JDASoftwareGroup / kartothek

A consistent table management library in python
https://kartothek.readthedocs.io/en/stable
MIT License
161 stars 53 forks source link

Re-write predicate involving `in` operator to use disjunction of `==` terms #325

Open lr4d opened 3 years ago

lr4d commented 3 years ago

Problem description

We use the in operator internally in predicate parsing, but we can just re-write the predicates to use a disjunction of == terms. e.g. [[('A', 'in', [1, 4, 9, 13])]] -> [[('A', '==', 1)], [('A', '==', 4)], [('A', '==', 9)], [('A', '==', 13)]]

We could implement this re-write when a user passes predicates involving in, before the predicates are evaluated. This seems to be as fast as or faster than our current evaluation of predicates in micro-benchmarks (see below).

Example code (ideally copy-pastable)

import pyarrow as pa
import numpy as np
from tempfile import TemporaryDirectory
from storefact import get_store_from_url
from functools import partial
store_factory = partial(get_store_from_url, f"hfs://{TemporaryDirectory().name}")
dataset_uuid = "test"
import pandas as pd
df = pd.DataFrame({"A": range(10), "B": ["A", "B"] * 5, "C": [np.nan, *range(-10, -1)]})
from kartothek.io.eager import read_table, store_dataframes_as_dataset
dm = store_dataframes_as_dataset(
    store=store_factory, dataset_uuid=dataset_uuid, dfs=[df]*100, # partition_on=["A", "B"]
)

store_dataframes_as_dataset(
    store=store_factory, dataset_uuid="part", dfs=[df]*100, partition_on=["A", "B"]
)
from kartothek.io.eager import read_dataset_as_metapartitions
from kartothek.io_components.read import dispatch_metapartitions_from_factory

target = [1, 4, 9, 13]
predicates_in = [[("A", "in", target)]]
predicates_normal = [[("A", "==", n)] for n in target]

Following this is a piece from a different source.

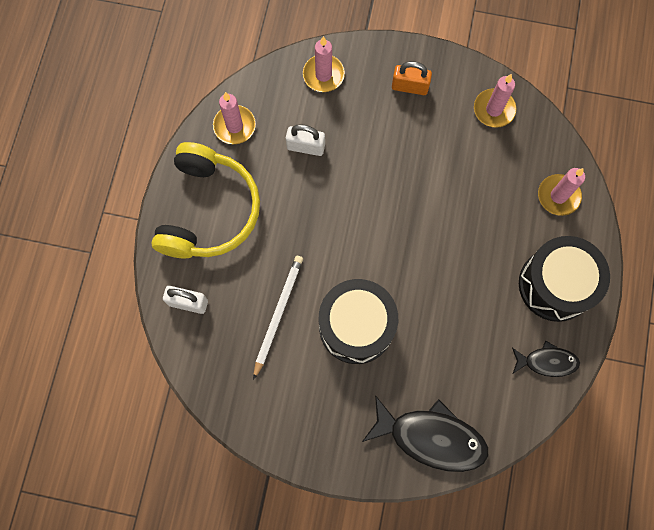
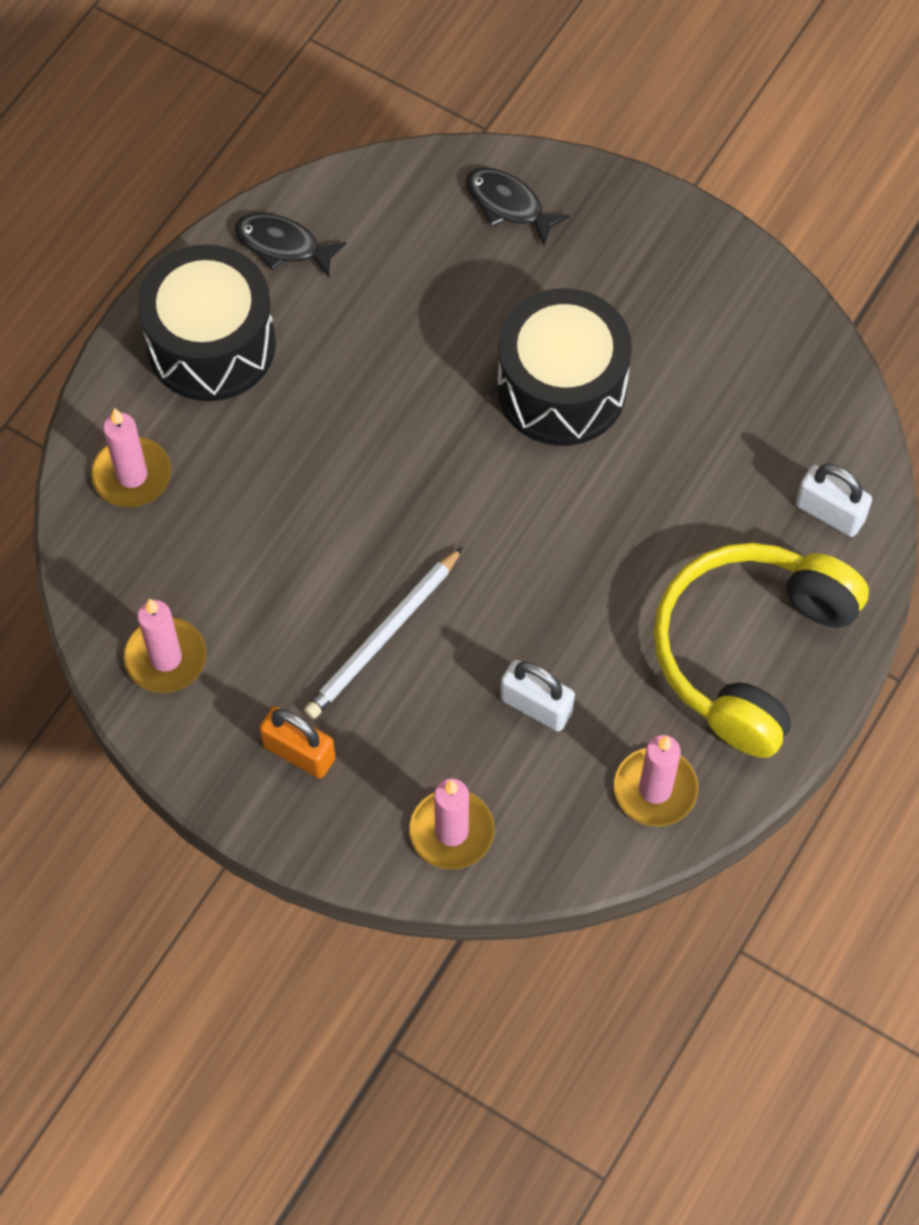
camera: 160 degrees left, 10 degrees down
white pencil [253,256,303,380] -> white pencil moved to [304,546,463,719]
black fish [362,395,489,472] -> black fish [466,167,570,245], size x0.56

from kartothek.core.factory import DatasetFactory
f = DatasetFactory(dataset_uuid=dataset_uuid, store_factory=store_factory)
f_part = DatasetFactory(dataset_uuid="part", store_factory=store_factory)

%timeit dispatch_metapartitions_from_factory(f, predicates=predicates_in)
# 61 µs ± 9.64 µs per loop (mean ± std. dev. of 7 runs, 10000 loops each)

%timeit dispatch_metapartitions_from_factory(f, predicates=predicates_normal)
# 50.7 µs ± 2.45 µs per loop (mean ± std. dev. of 7 runs, 10000 loops each)

%timeit dispatch_metapartitions_from_factory(f_part, predicates=predicates_in)
# 51 µs ± 2.81 µs per loop (mean ± std. dev. of 7 runs, 10000 loops each)

%timeit dispatch_metapartitions_from_factory(f_part, predicates=predicates_normal)
# 50.3 µs ± 1.59 µs per loop (mean ± std. dev. of 7 runs, 10000 loops each)
fjetter commented 3 years ago

For the benchmark you should evaluate larger Datasets since for these small Datasets the overhead of the operations are dominant and not the predicate evaluation.

The most performance critical part is probably not the index filtering but rather the filtering on partitions themselves after loading data. In any case you should be able to construct benchmarks using the filter_array_like function of kartothek.serialization since this is the part where this matters most

The point where I expect a significant drawback of the rewrite is when there are many elements in the value, not just four. What's the motivation for rewriting this?

lr4d commented 3 years ago

For the benchmark you should evaluate larger Datasets since for these small Datasets the overhead of the operations are dominant and not the predicate evaluation.

Sure.

What's the motivation for rewriting this?

Less performance-critical code maintenance. And I wonder how this would affect performance. We'd also have simpler predicate handling for internal code, but I'm not sure how important that is

mlondschien commented 3 years ago

We are building predicates automatically from a dataframe of partitions. The naive approach resulted in predicates which are disjunctions of above 1000 (sometimes 10000) conjunctions. Think

[
    [
        ("a", "in", [f"value_{x}" for x in range(8)]),
        ("b", "in", [2012, 2013, 2014, 2015, 2016, 2017, 2018]),
        ("c", "in", [0, 1, 2, 3, 4, 5, 6, 7, 8, 9, 10, 11, 12]),
    ]
]

which would, if translated, result in 728 conjunctions with "==" statements. We failed loading any data this way and thus had to add functionality that simplified predicates (combining disjunctions to "in" statements). So please, when implementing / benchmarking this, consider combined predicates as above and large datasets.